Examples of this are the definition of the correct event date/time, load date/time, delta selection and streamlining of the data types. No alterations / transformations to the data contents or its structure will be done.

The Staging Layer typically consists of two areas, an optional Landing (or ‘Staging’) Area and a Persistent Staging Area (PSA). In some cases, the functionality of both these areas can be combined into a single data flow.

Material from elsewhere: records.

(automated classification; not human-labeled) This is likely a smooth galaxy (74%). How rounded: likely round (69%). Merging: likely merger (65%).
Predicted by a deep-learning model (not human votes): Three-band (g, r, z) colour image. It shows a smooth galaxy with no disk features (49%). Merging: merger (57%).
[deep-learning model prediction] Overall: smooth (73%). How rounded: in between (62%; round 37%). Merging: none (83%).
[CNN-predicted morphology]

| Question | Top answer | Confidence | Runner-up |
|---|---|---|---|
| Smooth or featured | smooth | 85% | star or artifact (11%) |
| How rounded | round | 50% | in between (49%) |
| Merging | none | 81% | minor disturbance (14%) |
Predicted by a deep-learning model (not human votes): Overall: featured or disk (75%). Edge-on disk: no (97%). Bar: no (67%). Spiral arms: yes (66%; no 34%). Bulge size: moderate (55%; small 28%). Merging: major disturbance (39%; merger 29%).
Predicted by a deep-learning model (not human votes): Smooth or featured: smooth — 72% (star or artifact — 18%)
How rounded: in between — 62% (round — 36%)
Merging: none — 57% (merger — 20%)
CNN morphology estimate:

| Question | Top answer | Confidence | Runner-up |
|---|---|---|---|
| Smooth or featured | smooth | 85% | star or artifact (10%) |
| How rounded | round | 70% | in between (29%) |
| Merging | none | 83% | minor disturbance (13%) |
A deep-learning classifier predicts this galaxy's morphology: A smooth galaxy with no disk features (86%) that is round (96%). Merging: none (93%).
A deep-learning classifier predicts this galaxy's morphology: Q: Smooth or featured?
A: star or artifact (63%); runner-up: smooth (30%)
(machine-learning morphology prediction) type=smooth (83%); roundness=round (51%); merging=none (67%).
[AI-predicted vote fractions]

The Landing / Staging Area

The Landing, or ‘Staging’, Area is non-persistent and is therefore emptied every time a (delta selection from a) table is loaded during the ETL process: a truncate/insert mechanism. In this step the source data is copied into the DWH environment. The purpose of the Landing Area is to:

  • Perform Change Data Capture (CDC) and delta selection
  • Loading source data to the Data Warehouse environment
  • Formatting (streamlining) data types
  • Define the correct event date/time going forward

CDC and delta selection

The way data is provided to the Landing Area depends very much on the type of source application, the company guidelines and general availability. Different ways of approaching and acquiring data in general are:

  • Replication of source records
  • Change Data Capture (CDC) mechanisms of the source database system (if available, depends on the DBMS)
  • ‘Push mechanism’; source applications provide a periodical full or delta dump in flat file/CSV or through a direct connection into the Staging Area (landing) tables
  • ‘Pull mechanism’ ; the Data Warehouse access the source tables and selects the delta using a database link or connection. Usually based on creation and alteration dates of the source system
  • Subscription to Enterprise Service Bus (ESB) / messaging

The preference is to use existing interfaces as much as possible, especially if the company has implemented an Enterprise Service Bus (ESB) which is regarded as one of the available source ‘applications’. This removes a lot of discussion regarding definitions and generally simplifies the design and development of the Data Warehouse.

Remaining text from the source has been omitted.